**Information given:**

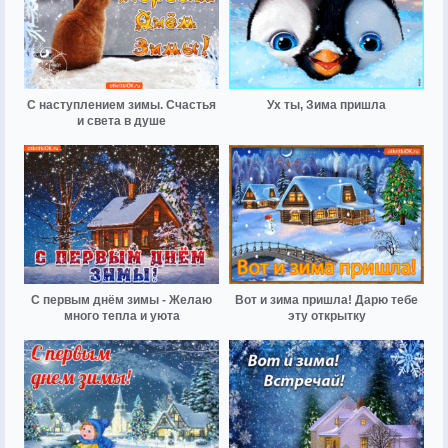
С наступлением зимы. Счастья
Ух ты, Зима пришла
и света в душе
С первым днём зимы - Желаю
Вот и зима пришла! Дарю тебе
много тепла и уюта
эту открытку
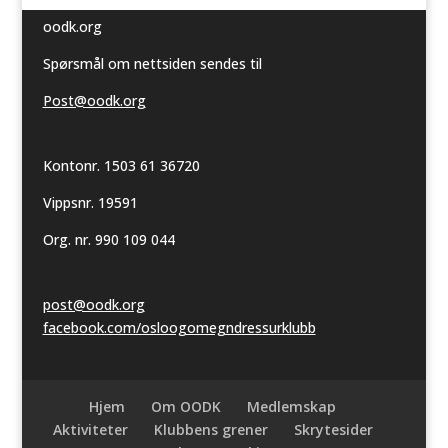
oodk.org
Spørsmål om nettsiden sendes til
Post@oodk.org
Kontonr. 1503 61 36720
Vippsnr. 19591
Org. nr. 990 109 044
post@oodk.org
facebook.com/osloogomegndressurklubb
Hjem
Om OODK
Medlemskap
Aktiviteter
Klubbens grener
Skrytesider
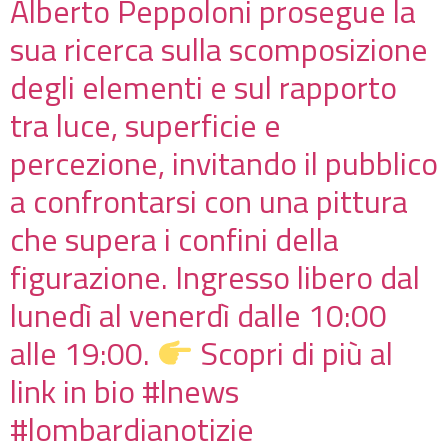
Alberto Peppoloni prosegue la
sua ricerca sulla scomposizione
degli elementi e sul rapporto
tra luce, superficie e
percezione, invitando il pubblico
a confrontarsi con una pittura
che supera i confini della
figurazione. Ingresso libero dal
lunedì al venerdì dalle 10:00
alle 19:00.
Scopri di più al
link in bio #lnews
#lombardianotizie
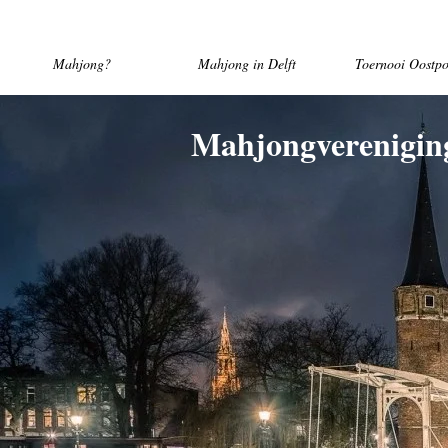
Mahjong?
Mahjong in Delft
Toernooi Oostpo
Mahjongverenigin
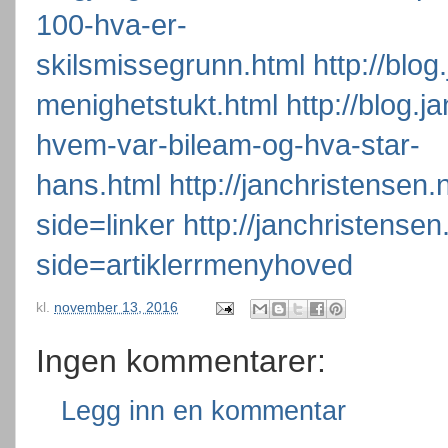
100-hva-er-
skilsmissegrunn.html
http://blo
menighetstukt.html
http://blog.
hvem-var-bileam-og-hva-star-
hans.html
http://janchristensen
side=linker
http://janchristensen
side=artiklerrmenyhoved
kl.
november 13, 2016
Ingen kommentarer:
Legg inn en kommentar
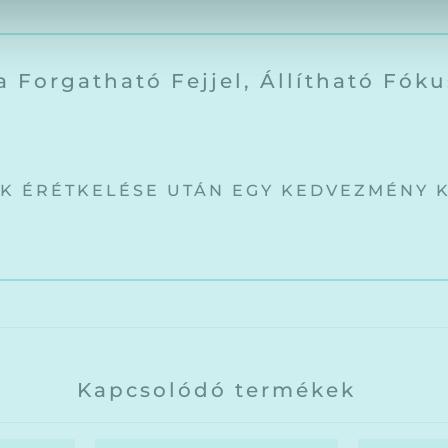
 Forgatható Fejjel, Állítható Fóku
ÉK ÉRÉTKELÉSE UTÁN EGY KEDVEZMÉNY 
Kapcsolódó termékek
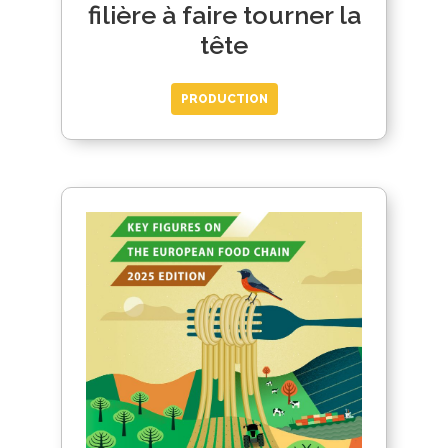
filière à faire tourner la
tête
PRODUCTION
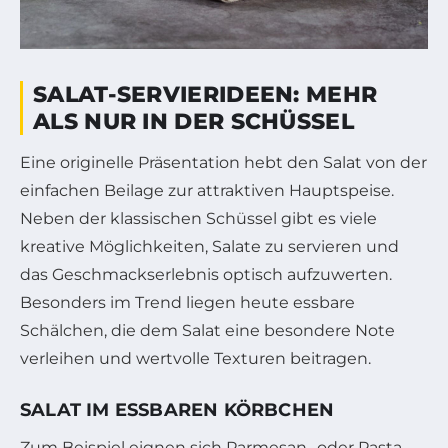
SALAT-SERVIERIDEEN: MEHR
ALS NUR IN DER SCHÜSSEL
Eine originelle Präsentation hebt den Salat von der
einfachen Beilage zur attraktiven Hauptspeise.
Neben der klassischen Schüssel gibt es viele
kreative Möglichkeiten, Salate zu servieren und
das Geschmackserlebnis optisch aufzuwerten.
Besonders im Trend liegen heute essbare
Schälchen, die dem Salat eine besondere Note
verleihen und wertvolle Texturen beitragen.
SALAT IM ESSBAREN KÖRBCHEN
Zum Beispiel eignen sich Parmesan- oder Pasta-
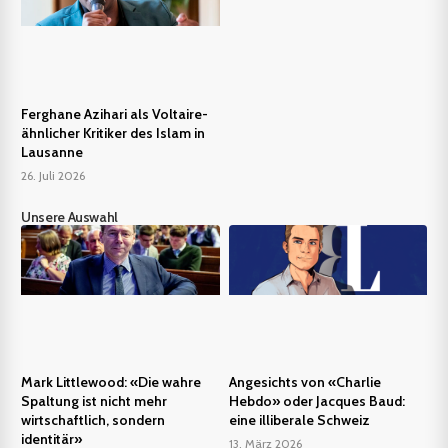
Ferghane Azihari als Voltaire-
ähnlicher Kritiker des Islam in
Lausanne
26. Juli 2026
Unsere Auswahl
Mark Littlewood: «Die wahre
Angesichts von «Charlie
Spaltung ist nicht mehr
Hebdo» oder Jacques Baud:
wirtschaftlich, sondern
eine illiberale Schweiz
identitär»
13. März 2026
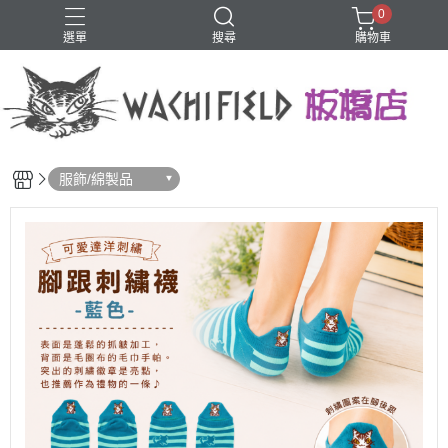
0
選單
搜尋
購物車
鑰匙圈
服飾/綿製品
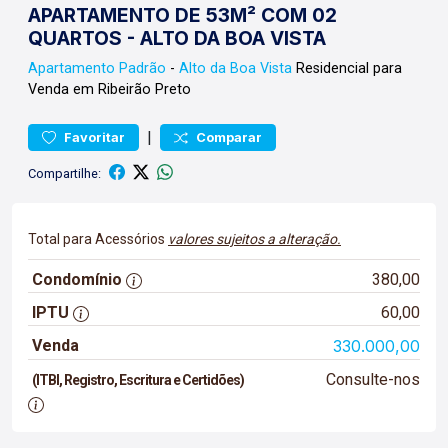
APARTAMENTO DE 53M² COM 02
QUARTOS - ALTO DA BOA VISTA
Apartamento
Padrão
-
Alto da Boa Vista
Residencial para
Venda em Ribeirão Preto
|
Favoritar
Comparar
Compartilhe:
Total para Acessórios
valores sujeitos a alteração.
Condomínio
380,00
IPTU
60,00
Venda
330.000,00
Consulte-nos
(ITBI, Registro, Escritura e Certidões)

**What needs to be done:** Please recast the data above as a Markdown table with the columns "Row" and "Text", one row per line with its number, starting at the first line of the data and ending with the line that contains "Skrytesider", both included. Leave out blank lines and the pictures.

**Response to this exercise:**
| Row | Text |
|---|---|
| 1 | С наступлением зимы. Счастья |
| 2 | Ух ты, Зима пришла |
| 3 | и света в душе |
| 4 | С первым днём зимы - Желаю |
| 5 | Вот и зима пришла! Дарю тебе |
| 6 | много тепла и уюта |
| 7 | эту открытку |
| 8 | oodk.org |
| 9 | Spørsmål om nettsiden sendes til |
| 10 | Post@oodk.org |
| 11 | Kontonr. 1503 61 36720 |
| 12 | Vippsnr. 19591 |
| 13 | Org. nr. 990 109 044 |
| 14 | post@oodk.org |
| 15 | facebook.com/osloogomegndressurklubb |
| 16 | Hjem |
| 17 | Om OODK |
| 18 | Medlemskap |
| 19 | Aktiviteter |
| 20 | Klubbens grener |
| 21 | Skrytesider |